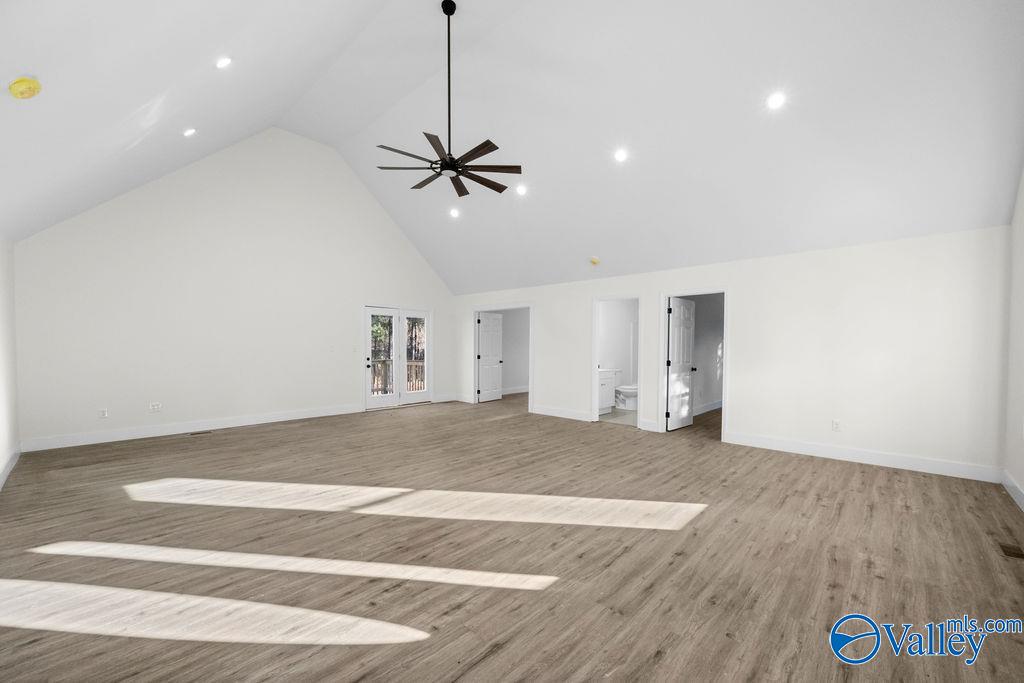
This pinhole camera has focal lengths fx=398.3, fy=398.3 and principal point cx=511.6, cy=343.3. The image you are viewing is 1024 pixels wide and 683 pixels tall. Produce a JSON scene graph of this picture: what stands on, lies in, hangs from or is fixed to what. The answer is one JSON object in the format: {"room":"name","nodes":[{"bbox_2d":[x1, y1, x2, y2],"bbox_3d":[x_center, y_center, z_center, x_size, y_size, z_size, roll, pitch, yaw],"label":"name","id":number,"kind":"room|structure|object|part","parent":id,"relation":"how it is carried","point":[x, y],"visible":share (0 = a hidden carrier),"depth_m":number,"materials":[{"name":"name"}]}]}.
{"room":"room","nodes":[
{"label":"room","id":0,"kind":"room"},
{"bbox_2d":[0,237,19,488],"bbox_3d":[-3.178,0.108,2.078,7.620,2.512,0.135,1,1,43],"label":"left wall","id":1,"kind":"structure","parent":0,"point":[5,447],"depth_m":4.19,"materials":[{"name":"white paint"}]},
{"bbox_2d":[0,445,20,488],"bbox_3d":[-3.199,1.283,2.253,7.073,0.135,0.017,1,1,43],"label":"baseboard","id":2,"kind":"structure","parent":1,"relation":"attached to","point":[11,462],"depth_m":4.05,"materials":[{"name":"white paint"}]},
{"bbox_2d":[12,128,455,450],"bbox_3d":[-3.737,-1.149,7.186,0.144,4.836,6.660,1,1,43],"label":"back wall","id":3,"kind":"structure","parent":0,"point":[123,216],"depth_m":6.19,"materials":[{"name":"white paint"}]},
{"bbox_2d":[99,408,108,418],"bbox_3d":[-5.412,0.924,5.280,0.009,0.118,0.081,1,1,43],"label":"wall socket","id":4,"kind":"object","parent":3,"relation":"attached to","point":[103,415],"visible":0.99,"depth_m":5.28,"materials":[{"name":"white plastic"}]},
{"bbox_2d":[150,402,161,411],"bbox_3d":[-5.063,0.900,5.656,0.015,0.118,0.116,1,1,43],"label":"wall outlet","id":5,"kind":"object","parent":3,"relation":"attached to","point":[153,407],"visible":0.99,"depth_m":5.66,"materials":[{"name":"white plastic"}]},
{"bbox_2d":[18,404,361,452],"bbox_3d":[-4.406,1.220,6.299,0.016,0.145,4.332,1,1,43],"label":"baseboard","id":6,"kind":"structure","parent":3,"relation":"attached to","point":[239,425],"depth_m":5.76,"materials":[{"name":"white paint"}]},
{"bbox_2d":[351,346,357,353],"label":"light switch","id":7,"kind":"object","parent":3,"relation":"attached to","point":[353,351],"visible":0.99,"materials":[{"name":"white plastic"}]},
{"bbox_2d":[364,304,432,408],"bbox_3d":[-2.325,0.252,8.262,0.161,2.034,1.633,1,1,43],"label":"french door","id":8,"kind":"structure","parent":3,"relation":"in","point":[367,361],"depth_m":8.22,"materials":[{"name":"white glass"}]},
{"bbox_2d":[432,393,459,403],"bbox_3d":[-1.422,1.218,8.947,0.017,0.139,0.996,1,1,43],"label":"baseboard","id":9,"kind":"structure","parent":3,"relation":"attached to","point":[447,399],"depth_m":8.85,"materials":[{"name":"white paint"}]},
{"bbox_2d":[0,0,1023,293],"bbox_3d":[-0.290,-2.548,4.725,8.956,2.099,7.820,1,1,43],"label":"ceiling","id":10,"kind":"structure","parent":0,"point":[425,68],"depth_m":4.17,"materials":[{"name":"white paint"}]},
{"bbox_2d":[9,77,41,99],"bbox_3d":[-2.807,-1.466,2.295,0.136,0.107,0.132,1,1,43],"label":"smoke detector","id":11,"kind":"object","parent":10,"relation":"attached to","point":[33,84],"visible":0.99,"depth_m":2.27,"materials":[{"name":"yellow plastic"}]},
{"bbox_2d":[183,127,196,136],"bbox_3d":[-3.595,-2.360,4.442,0.144,0.075,0.143,1,1,43],"label":"recessed light","id":12,"kind":"object","parent":10,"relation":"in","point":[189,132],"visible":0.98,"depth_m":4.43,"materials":[{"name":"white"}]},
{"bbox_2d":[215,56,232,68],"bbox_3d":[-2.413,-2.349,3.327,0.148,0.083,0.146,1,1,43],"label":"recessed light","id":13,"kind":"object","parent":10,"relation":"in","point":[225,60],"visible":0.98,"depth_m":3.32,"materials":[{"name":"white"}]},
{"bbox_2d":[376,0,521,198],"bbox_3d":[-0.616,-2.549,4.027,1.390,1.724,1.385,1,1,43],"label":"ceiling fan","id":14,"kind":"object","parent":10,"relation":"hanging from","point":[453,168],"visible":0.99,"depth_m":3.98,"materials":[{"name":"black metal"}]},
{"bbox_3d":[-0.646,-1.762,3.913,1.402,0.068,1.423,1,1,43],"label":"fan blades","id":15,"kind":"part","parent":14,"relation":"part of","materials":[{"name":"brown"}]},
{"bbox_3d":[-0.657,-2.703,4.106,0.115,1.674,0.117,1,1,43],"label":"downrod","id":16,"kind":"part","parent":14,"relation":"part of","materials":[{"name":"black metal"}]},
{"bbox_2d":[449,207,459,217],"bbox_3d":[-0.968,-2.202,6.720,0.185,0.086,0.187,0,1,-35],"label":"recessed light","id":17,"kind":"object","parent":10,"relation":"in","point":[453,212],"visible":0.98,"depth_m":6.70,"materials":[{"name":"white"}]},
{"bbox_2d":[515,184,527,195],"bbox_3d":[0.132,-2.216,5.732,0.164,0.078,0.163,1,1,43],"label":"recessed light","id":18,"kind":"object","parent":10,"relation":"in","point":[522,190],"visible":0.99,"depth_m":5.72,"materials":[{"name":"white"}]},
{"bbox_2d":[589,257,599,265],"bbox_3d":[1.331,-1.330,6.424,0.142,0.101,0.138,1,1,43],"label":"smoke detector","id":19,"kind":"object","parent":10,"relation":"attached to","point":[594,259],"visible":0.99,"depth_m":6.38,"materials":[{"name":"yellow"}]},
{"bbox_2d":[614,149,627,162],"bbox_3d":[1.305,-2.253,4.780,0.166,0.079,0.165,1,1,43],"label":"recessed light","id":20,"kind":"object","parent":10,"relation":"in","point":[620,156],"visible":0.98,"depth_m":4.76,"materials":[{"name":"white"}]},
{"bbox_2d":[766,92,785,109],"bbox_3d":[2.418,-2.222,3.647,0.168,0.078,0.166,1,1,43],"label":"recessed light","id":21,"kind":"object","parent":10,"relation":"in","point":[776,100],"visible":0.99,"depth_m":3.63,"materials":[{"name":"white"}]},
{"bbox_2d":[0,389,1023,682],"bbox_3d":[0.737,1.335,5.656,9.126,0.115,10.926,1,1,43],"label":"floor","id":22,"kind":"structure","parent":0,"point":[860,478],"depth_m":2.48,"materials":[{"name":"brown wood"}]},
{"bbox_2d":[188,430,211,435],"bbox_3d":[-4.534,1.301,5.812,0.137,0.009,0.311,1,1,43],"label":"floor vent","id":23,"kind":"object","parent":22,"relation":"in","point":[195,433],"visible":0.98,"depth_m":5.78,"materials":[{"name":"brown metal"}]},
{"bbox_2d":[997,542,1023,558],"bbox_3d":[3.229,1.335,2.562,0.106,0.007,0.246,1,1,43],"label":"floor vent","id":24,"kind":"object","parent":22,"relation":"in","point":[1014,552],"visible":0.97,"depth_m":2.56,"materials":[{"name":"brown metal"}]},
{"bbox_2d":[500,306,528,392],"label":"closet wall","id":25,"kind":"structure","parent":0,"point":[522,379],"depth_m":10.61,"materials":[{"name":"white paint"}]},
{"bbox_2d":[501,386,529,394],"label":"baseboard","id":26,"kind":"structure","parent":25,"relation":"attached to","point":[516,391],"depth_m":10.43,"materials":[{"name":"white paint"}]},
{"bbox_2d":[598,299,638,409],"bbox_3d":[2.023,0.085,8.397,0.128,2.474,3.116,1,1,43],"label":"bathroom wall","id":27,"kind":"structure","parent":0,"point":[626,339],"depth_m":8.61,"materials":[{"name":"white paint"}]},
{"bbox_2d":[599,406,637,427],"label":"bathroom floor","id":28,"kind":"structure","parent":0,"point":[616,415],"depth_m":7.18,"materials":[{"name":"tile"}]},
{"bbox_2d":[598,368,617,414],"bbox_3d":[1.488,0.840,7.433,0.571,0.939,1.053,1,1,43],"label":"bathroom vanity","id":29,"kind":"object","parent":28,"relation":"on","point":[610,381],"visible":0.34,"depth_m":7.41,"materials":[{"name":"white paint"}]},
{"bbox_2d":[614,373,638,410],"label":"toilet","id":30,"kind":"object","parent":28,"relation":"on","point":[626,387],"visible":0.58,"depth_m":7.91,"materials":[{"name":"white ceramic"}]},
{"bbox_2d":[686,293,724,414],"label":"hallway wall","id":31,"kind":"structure","parent":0,"point":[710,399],"depth_m":7.68,"materials":[{"name":"paint"}]},
{"bbox_2d":[692,400,722,415],"bbox_3d":[3.645,1.244,7.556,0.018,0.137,3.646,1,1,43],"label":"baseboard","id":32,"kind":"structure","parent":31,"relation":"attached to","point":[712,407],"depth_m":7.69,"materials":[{"name":"white paint"}]},
{"bbox_2d":[452,224,1007,481],"bbox_3d":[1.688,0.059,6.585,8.443,2.469,0.129,1,1,43],"label":"back wall","id":33,"kind":"structure","parent":0,"point":[742,301],"depth_m":4.56,"materials":[{"name":"white paint"}]},
{"bbox_2d":[472,302,533,409],"bbox_3d":[-0.194,0.257,8.260,1.700,2.101,0.161,1,1,43],"label":"door frame","id":34,"kind":"structure","parent":33,"relation":"attached to","point":[530,373],"depth_m":8.45,"materials":[{"name":"white paint"}]},
{"bbox_2d":[476,312,502,402],"bbox_3d":[-0.510,0.286,9.224,0.175,2.005,0.766,1,1,43],"label":"white door","id":35,"kind":"structure","parent":34,"relation":"attached to","point":[487,323],"depth_m":9.18,"materials":[{"name":"white paint"}]},
{"bbox_2d":[531,404,591,421],"bbox_3d":[0.860,1.240,7.190,1.387,0.143,0.016,1,1,43],"label":"baseboard","id":36,"kind":"structure","parent":33,"relation":"attached to","point":[548,413],"depth_m":7.18,"materials":[{"name":"white paint"}]},
{"bbox_2d":[590,294,642,430],"bbox_3d":[1.707,0.308,6.424,0.907,2.053,0.168,1,1,43],"label":"door frame","id":37,"kind":"structure","parent":33,"relation":"attached to","point":[596,371],"depth_m":6.60,"materials":[{"name":"white paint"}]},
{"bbox_2d":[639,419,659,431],"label":"baseboard","id":38,"kind":"structure","parent":33,"relation":"attached to","point":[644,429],"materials":[{"name":"white paint"}]},
{"bbox_2d":[659,287,729,440],"bbox_3d":[2.611,0.284,5.671,0.923,2.078,0.156,1,1,43],"label":"door frame","id":39,"kind":"structure","parent":33,"relation":"attached to","point":[662,331],"depth_m":5.74,"materials":[{"name":"white paint"}]},
{"bbox_2d":[666,297,695,430],"bbox_3d":[2.663,0.304,6.258,0.178,2.011,0.743,1,1,43],"label":"white door","id":40,"kind":"structure","parent":39,"relation":"attached to","point":[672,365],"depth_m":6.20,"materials":[{"name":"white paint"}]},
{"bbox_2d":[831,419,840,430],"bbox_3d":[3.713,0.936,4.561,0.072,0.119,0.009,1,1,43],"label":"wall socket","id":41,"kind":"object","parent":33,"relation":"attached to","point":[836,425],"visible":0.99,"depth_m":4.56,"materials":[{"name":"white plastic"}]},
{"bbox_2d":[723,431,1000,482],"bbox_3d":[3.775,1.254,4.601,2.495,0.140,0.016,1,1,43],"label":"baseboard","id":42,"kind":"structure","parent":33,"relation":"attached to","point":[828,455],"depth_m":4.39,"materials":[{"name":"white paint"}]},
{"bbox_2d":[1004,167,1023,510],"bbox_3d":[2.856,-0.788,1.682,0.133,4.355,5.893,1,1,43],"label":"right wall","id":43,"kind":"structure","parent":0,"point":[1020,478],"depth_m":3.53,"materials":[{"name":"white paint"}]},
{"bbox_2d":[1001,469,1023,510],"bbox_3d":[2.655,1.290,1.634,0.016,0.138,5.895,1,1,43],"label":"baseboard","id":44,"kind":"structure","parent":43,"relation":"attached to","point":[1020,496],"depth_m":3.44,"materials":[{"name":"white paint"}]},
{"label":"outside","id":45,"kind":"structure","parent":0,"visible":0},
{"label":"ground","id":46,"kind":"structure","parent":45,"visible":0},
{"bbox_2d":[370,359,423,393],"bbox_3d":[-3.240,0.896,10.069,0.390,1.103,4.010,1,1,43],"label":"deck railing","id":47,"kind":"object","parent":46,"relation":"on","point":[377,373],"visible":0.25,"depth_m":10.22,"materials":[{"name":"brown wood"}]},
{"bbox_2d":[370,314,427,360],"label":"trees","id":48,"kind":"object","parent":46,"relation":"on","point":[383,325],"visible":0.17,"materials":[{"name":"green plant"}]}
]}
********
What is needed here is how many lines of the entries contain "baseboard"; give that number alone.

SOLUTION TO THIS EXERCISE = 9